What i want to know in this question is write generalized version of gradient in spherical coordinates for $R^D$.
I know for $3D$ case, \begin{align} \nabla_{R^3} = \partial_r + \frac{1}{r^2} \nabla_{S^2} \end{align} where $S^2$ describes a unit sphere described by two angle variables $(\theta, \varphi)$, thus $\nabla_{S^2} = \sin^2(\theta)d\varphi^2 + d\theta^2$
How about $R^D$? can i generalized this to \begin{align} \nabla_{R^D} = \partial_r + \frac{1}{r^{D-1}} \nabla_{S^{D-1}} \end{align} ?
Take further i want to know the laplacian in terms of $\nabla_{S^2}$ in $3d$ case and its generalization.
Above generalization is wrong!.$ r^2$ is fixed.
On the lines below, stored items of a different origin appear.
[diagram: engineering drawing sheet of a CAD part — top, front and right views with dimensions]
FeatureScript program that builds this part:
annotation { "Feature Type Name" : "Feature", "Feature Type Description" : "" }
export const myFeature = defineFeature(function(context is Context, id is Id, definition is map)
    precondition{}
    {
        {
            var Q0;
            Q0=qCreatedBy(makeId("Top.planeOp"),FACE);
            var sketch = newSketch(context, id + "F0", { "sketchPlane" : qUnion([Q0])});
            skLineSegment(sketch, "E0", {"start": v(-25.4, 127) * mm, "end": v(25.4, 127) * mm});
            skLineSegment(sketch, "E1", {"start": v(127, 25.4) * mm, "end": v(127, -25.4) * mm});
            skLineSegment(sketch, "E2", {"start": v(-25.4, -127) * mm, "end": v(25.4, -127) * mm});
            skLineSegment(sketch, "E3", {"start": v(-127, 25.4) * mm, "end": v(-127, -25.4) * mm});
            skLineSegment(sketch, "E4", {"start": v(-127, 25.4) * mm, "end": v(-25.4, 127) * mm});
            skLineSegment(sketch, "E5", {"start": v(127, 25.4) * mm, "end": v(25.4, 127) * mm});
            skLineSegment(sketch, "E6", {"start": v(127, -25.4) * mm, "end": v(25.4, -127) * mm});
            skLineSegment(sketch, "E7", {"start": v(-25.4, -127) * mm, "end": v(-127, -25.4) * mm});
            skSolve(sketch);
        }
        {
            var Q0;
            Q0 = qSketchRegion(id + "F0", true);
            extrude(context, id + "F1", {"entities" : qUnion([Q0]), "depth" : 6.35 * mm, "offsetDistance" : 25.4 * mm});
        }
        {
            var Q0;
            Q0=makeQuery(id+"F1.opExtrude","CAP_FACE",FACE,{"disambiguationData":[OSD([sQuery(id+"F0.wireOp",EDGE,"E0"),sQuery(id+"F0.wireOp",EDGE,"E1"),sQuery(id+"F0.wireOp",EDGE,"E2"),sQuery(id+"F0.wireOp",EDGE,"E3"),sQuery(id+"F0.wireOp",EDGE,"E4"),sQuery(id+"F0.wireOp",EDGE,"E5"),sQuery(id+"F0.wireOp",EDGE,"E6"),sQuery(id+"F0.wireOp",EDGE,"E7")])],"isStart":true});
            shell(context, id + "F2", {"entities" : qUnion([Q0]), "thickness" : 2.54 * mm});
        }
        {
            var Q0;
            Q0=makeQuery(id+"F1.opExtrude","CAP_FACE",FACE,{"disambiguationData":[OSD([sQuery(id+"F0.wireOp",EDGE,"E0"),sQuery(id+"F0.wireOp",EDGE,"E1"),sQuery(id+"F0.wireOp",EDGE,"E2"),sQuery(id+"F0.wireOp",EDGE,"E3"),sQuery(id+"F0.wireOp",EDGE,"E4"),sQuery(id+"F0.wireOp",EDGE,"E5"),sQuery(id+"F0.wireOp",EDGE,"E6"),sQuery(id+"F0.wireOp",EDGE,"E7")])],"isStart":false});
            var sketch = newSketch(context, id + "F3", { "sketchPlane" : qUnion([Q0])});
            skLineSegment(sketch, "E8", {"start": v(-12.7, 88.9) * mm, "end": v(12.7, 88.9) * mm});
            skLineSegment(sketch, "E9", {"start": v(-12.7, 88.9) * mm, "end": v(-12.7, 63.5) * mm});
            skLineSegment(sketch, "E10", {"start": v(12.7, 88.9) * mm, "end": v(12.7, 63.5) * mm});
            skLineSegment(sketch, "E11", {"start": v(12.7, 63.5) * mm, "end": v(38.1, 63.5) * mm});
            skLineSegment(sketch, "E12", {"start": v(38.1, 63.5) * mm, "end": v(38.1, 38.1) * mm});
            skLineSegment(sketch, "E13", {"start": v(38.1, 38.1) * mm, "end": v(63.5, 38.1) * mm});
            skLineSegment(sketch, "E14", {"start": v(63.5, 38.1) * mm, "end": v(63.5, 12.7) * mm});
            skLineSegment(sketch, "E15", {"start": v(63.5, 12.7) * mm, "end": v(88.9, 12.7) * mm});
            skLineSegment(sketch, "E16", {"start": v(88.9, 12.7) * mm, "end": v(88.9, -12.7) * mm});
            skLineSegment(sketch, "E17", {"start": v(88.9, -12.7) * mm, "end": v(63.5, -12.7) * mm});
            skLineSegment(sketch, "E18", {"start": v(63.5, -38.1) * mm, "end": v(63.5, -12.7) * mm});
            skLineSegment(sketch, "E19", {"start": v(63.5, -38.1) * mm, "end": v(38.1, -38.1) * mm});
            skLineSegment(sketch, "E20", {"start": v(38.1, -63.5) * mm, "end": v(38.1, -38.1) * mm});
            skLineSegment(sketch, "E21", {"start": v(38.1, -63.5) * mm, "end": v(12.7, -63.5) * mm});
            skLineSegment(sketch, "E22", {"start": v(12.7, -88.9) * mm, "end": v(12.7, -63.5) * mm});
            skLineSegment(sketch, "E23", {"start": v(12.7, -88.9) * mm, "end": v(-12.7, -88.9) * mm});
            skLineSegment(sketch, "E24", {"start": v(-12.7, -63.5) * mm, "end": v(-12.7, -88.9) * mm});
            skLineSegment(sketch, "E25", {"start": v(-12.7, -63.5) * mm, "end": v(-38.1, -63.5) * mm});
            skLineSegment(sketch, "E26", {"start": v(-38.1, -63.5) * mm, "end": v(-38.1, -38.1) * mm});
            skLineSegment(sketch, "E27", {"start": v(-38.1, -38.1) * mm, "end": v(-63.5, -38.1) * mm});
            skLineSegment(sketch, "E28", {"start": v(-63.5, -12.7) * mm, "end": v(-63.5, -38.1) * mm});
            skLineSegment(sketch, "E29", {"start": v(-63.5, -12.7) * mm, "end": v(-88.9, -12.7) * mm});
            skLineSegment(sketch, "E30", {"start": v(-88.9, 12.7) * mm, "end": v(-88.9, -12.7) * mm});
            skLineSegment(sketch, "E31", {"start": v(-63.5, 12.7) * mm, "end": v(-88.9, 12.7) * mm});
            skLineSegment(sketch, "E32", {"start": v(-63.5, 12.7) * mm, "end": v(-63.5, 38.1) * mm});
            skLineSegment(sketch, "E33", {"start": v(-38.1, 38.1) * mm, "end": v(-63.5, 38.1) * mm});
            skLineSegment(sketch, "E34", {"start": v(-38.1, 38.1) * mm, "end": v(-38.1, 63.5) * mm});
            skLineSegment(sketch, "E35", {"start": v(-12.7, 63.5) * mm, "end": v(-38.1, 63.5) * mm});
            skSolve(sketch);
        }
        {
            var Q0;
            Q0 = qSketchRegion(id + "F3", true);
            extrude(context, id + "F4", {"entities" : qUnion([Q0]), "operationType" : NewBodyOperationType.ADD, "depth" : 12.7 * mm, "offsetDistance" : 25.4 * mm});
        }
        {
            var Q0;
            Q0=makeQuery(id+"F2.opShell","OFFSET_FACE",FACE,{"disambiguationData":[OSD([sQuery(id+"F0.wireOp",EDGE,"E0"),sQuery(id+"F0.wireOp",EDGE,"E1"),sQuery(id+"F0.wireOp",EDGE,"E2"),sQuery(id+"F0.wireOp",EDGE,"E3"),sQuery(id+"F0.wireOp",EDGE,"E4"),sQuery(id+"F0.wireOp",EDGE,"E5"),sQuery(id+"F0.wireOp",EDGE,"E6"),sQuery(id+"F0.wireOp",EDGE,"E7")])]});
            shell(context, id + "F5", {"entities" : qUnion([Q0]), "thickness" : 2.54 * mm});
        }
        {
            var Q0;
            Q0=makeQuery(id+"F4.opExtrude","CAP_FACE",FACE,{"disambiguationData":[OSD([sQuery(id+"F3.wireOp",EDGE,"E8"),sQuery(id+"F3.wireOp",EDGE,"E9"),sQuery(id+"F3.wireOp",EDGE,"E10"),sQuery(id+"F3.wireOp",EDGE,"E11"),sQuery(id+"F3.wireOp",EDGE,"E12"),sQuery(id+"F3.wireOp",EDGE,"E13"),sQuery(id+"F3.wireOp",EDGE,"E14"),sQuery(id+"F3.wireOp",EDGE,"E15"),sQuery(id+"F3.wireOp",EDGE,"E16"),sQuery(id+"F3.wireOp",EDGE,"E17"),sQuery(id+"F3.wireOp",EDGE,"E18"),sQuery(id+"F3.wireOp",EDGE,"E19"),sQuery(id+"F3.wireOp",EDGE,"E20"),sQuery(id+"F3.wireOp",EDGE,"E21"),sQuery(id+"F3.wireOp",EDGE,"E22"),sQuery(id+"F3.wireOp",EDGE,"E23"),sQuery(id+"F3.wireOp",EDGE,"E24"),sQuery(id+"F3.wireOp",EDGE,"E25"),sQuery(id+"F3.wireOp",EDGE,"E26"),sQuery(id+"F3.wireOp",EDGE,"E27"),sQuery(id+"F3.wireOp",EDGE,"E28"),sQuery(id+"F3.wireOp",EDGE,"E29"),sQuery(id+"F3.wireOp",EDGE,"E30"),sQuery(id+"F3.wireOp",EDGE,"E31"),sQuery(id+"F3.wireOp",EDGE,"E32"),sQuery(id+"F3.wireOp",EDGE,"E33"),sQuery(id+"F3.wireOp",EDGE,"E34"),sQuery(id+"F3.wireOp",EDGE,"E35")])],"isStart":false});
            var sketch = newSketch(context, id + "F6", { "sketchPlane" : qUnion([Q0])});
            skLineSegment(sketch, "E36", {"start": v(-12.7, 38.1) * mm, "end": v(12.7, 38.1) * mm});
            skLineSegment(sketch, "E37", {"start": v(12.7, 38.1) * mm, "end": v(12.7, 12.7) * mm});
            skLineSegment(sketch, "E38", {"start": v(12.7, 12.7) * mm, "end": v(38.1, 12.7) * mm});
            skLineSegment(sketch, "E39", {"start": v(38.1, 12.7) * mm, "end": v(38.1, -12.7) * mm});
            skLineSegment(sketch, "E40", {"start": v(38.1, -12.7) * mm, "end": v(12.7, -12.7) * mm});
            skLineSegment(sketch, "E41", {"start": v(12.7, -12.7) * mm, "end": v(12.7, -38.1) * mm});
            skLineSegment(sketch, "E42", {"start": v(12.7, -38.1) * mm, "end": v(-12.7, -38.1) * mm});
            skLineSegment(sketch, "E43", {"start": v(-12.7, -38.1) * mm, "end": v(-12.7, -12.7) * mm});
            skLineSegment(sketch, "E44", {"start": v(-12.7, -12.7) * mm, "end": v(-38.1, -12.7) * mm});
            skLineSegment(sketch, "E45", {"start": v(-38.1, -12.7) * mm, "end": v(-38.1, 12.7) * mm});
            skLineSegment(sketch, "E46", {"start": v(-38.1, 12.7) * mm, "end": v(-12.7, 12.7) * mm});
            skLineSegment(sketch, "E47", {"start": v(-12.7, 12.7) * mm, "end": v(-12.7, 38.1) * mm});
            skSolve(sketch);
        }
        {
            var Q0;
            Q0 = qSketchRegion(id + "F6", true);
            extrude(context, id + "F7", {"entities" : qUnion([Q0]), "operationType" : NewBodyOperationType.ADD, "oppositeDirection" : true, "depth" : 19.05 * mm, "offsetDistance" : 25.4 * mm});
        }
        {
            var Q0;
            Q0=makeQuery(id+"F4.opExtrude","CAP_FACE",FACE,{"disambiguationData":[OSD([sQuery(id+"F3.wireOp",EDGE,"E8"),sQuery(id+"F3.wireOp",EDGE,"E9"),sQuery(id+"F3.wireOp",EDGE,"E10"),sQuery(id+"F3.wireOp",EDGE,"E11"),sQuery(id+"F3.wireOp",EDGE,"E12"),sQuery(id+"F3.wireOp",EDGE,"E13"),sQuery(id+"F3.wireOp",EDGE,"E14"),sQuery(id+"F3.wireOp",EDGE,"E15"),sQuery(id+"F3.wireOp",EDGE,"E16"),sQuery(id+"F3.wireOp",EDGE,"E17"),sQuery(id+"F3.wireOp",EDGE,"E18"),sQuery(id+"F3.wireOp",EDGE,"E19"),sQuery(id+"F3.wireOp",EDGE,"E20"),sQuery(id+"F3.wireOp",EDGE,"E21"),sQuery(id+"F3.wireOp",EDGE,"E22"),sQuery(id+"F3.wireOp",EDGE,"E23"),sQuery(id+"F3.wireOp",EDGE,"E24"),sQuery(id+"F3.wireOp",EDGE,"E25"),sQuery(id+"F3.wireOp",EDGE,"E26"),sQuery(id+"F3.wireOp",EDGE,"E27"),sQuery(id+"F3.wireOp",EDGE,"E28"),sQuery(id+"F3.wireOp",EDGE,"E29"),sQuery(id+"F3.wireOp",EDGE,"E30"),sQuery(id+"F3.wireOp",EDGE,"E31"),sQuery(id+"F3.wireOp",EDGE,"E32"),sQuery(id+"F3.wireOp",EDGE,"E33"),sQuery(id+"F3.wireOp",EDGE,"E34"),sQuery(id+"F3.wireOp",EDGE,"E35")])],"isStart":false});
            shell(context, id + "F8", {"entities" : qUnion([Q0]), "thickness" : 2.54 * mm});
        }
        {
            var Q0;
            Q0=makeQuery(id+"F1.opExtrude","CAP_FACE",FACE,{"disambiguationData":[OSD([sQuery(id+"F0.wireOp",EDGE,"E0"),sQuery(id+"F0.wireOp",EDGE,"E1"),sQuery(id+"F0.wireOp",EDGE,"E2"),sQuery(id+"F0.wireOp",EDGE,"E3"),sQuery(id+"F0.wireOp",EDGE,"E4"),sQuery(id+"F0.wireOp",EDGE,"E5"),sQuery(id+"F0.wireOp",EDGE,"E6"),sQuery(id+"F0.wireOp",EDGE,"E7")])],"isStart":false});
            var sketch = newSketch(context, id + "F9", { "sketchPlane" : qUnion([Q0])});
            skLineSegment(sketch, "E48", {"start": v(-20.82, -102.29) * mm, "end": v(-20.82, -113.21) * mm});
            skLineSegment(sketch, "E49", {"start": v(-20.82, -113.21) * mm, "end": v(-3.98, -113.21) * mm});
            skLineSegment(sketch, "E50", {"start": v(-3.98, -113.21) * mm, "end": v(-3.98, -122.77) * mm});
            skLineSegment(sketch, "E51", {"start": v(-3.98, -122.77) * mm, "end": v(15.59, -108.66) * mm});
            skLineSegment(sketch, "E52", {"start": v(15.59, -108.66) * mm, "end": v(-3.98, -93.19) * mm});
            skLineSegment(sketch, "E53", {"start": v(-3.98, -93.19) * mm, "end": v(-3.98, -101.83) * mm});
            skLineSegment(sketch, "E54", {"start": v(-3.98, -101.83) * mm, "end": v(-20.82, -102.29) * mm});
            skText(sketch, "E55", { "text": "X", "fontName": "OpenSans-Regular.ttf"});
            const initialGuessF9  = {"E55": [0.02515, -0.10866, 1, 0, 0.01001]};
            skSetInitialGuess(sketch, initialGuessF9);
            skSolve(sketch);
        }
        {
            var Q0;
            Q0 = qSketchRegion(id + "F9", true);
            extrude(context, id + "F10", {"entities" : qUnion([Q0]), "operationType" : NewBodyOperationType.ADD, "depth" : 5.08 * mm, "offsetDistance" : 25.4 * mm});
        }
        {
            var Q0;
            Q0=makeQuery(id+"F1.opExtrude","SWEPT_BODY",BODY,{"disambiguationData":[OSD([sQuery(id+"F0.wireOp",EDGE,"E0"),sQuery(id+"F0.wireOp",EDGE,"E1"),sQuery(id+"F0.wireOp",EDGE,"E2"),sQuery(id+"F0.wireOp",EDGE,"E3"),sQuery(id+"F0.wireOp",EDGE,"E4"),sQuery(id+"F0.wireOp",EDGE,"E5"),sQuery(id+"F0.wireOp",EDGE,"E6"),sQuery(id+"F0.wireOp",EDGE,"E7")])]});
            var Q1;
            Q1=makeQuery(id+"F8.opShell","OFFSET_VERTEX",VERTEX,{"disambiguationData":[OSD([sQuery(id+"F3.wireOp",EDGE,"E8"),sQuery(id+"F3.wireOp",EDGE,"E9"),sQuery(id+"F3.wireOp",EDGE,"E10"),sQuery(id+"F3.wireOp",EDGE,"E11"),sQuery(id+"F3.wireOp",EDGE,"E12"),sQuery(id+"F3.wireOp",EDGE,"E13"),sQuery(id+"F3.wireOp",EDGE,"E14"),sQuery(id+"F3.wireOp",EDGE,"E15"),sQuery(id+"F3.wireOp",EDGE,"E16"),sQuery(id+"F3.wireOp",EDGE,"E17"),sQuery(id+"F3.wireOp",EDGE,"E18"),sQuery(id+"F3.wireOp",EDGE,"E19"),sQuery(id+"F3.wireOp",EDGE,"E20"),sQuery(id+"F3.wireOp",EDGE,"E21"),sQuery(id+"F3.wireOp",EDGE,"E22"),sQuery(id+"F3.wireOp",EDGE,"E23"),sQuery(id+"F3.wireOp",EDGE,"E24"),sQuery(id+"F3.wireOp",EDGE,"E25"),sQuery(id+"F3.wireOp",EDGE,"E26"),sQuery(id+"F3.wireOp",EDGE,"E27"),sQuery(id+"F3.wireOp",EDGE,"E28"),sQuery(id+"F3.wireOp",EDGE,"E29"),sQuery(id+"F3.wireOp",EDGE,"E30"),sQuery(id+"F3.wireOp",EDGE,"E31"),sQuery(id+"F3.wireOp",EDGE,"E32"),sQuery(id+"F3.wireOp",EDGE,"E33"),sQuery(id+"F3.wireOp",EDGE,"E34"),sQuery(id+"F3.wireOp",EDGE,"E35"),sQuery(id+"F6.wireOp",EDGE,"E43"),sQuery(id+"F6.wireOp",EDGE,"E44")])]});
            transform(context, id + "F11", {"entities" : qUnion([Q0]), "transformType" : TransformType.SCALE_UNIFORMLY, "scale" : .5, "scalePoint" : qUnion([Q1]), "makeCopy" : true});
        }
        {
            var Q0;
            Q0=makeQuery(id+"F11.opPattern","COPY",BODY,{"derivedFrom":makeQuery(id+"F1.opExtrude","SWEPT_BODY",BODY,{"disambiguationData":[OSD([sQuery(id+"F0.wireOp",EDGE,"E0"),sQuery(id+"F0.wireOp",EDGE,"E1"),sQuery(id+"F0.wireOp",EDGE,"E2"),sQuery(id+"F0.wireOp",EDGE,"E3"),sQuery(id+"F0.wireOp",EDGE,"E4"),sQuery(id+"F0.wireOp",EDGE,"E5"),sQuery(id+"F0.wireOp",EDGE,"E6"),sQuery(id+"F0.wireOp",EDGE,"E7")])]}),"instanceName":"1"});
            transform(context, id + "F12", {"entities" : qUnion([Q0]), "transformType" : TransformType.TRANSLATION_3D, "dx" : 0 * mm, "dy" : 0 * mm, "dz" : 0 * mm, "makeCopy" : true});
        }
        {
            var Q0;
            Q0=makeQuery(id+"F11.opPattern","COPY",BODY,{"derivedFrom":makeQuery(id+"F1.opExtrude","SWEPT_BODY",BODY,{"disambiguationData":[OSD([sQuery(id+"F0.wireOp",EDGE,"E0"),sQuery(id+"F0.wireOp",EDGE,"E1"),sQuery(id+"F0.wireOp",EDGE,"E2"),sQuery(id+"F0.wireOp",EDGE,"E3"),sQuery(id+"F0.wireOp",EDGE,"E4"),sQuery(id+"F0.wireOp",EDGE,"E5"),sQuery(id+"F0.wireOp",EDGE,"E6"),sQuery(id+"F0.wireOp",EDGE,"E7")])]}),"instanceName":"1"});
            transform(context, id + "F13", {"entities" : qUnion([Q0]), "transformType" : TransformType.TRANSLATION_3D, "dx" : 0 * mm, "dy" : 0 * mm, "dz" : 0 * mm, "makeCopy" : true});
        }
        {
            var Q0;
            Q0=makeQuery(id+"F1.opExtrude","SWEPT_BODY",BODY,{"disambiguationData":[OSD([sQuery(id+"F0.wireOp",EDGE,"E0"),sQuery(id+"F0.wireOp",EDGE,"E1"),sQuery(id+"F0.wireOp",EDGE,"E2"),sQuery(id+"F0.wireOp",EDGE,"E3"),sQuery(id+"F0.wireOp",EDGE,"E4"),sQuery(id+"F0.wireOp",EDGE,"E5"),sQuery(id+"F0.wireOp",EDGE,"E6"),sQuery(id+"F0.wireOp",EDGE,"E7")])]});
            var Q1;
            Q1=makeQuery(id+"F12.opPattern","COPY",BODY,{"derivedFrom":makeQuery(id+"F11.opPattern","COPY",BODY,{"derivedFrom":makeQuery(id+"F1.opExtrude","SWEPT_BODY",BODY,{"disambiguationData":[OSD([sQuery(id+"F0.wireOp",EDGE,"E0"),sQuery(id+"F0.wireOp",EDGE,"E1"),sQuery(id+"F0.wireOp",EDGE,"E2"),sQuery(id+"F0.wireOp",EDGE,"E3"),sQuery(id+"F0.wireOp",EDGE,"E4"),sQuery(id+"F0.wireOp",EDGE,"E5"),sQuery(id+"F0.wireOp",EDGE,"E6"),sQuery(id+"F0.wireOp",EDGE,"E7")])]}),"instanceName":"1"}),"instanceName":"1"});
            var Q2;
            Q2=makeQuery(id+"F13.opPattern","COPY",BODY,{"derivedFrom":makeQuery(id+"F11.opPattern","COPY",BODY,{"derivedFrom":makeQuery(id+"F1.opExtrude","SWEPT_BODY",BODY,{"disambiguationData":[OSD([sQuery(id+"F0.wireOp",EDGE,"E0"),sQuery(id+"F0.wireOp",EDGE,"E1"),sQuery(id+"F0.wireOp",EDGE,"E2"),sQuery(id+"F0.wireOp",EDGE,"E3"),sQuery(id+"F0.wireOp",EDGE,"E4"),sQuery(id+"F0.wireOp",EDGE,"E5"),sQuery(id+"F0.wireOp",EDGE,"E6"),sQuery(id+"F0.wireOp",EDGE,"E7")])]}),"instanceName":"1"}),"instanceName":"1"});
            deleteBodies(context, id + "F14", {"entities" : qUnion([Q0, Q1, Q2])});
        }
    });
Consider 2d case \begin{align} \nabla_{R^2} f = \frac{ \partial f}{\partial r} e_r + \frac{1}{r} \frac{\partial f}{\partial \theta} e_\theta = \frac{ \partial f}{\partial r} \hat{e}_r + \frac{1}{r^2} \frac{\partial f}{\partial \theta} \hat{e}_\theta =\frac{ \partial f}{\partial r} \hat{e}_r + \frac{1}{r^2} \nabla_{S^1}f \end{align} Now for 3d case \begin{align} \nabla_{R^3} f&= \frac{ \partial f}{\partial r} e_r + \frac{1}{r} \frac{\partial f}{\partial \theta} e_\theta + \frac{1}{r\sin(\theta)} \frac{\partial f}{\partial \phi} e_{\phi} \\ &= \frac{ \partial f}{\partial r} \hat{e}_r + \frac{1}{r^2} \frac{\partial f}{\partial \theta} \hat{e}_\theta + \frac{1}{r^2\sin^2(\theta)} \frac{\partial f}{\partial \phi} \hat{e}_{\phi} \\ & = \frac{ \partial f}{\partial r} \hat{e}_r + \frac{1}{r^2} \nabla_{S^2} f \end{align} In this way i can generalized to N dimension case \begin{align} \nabla_{R^N}f=\frac{ \partial f}{\partial r} \hat{e}_r + \frac{1}{r^2} \nabla_{S^{N-1}}f \end{align} And the laplacian can be written as \begin{align} \Delta_{R^N} f = \frac{\partial^2 f}{\partial r^2} + \frac{N-1}{r} \frac{\partial f}{\partial r} + \frac{1}{r^2} \Delta_{S^{N-1}} f \end{align}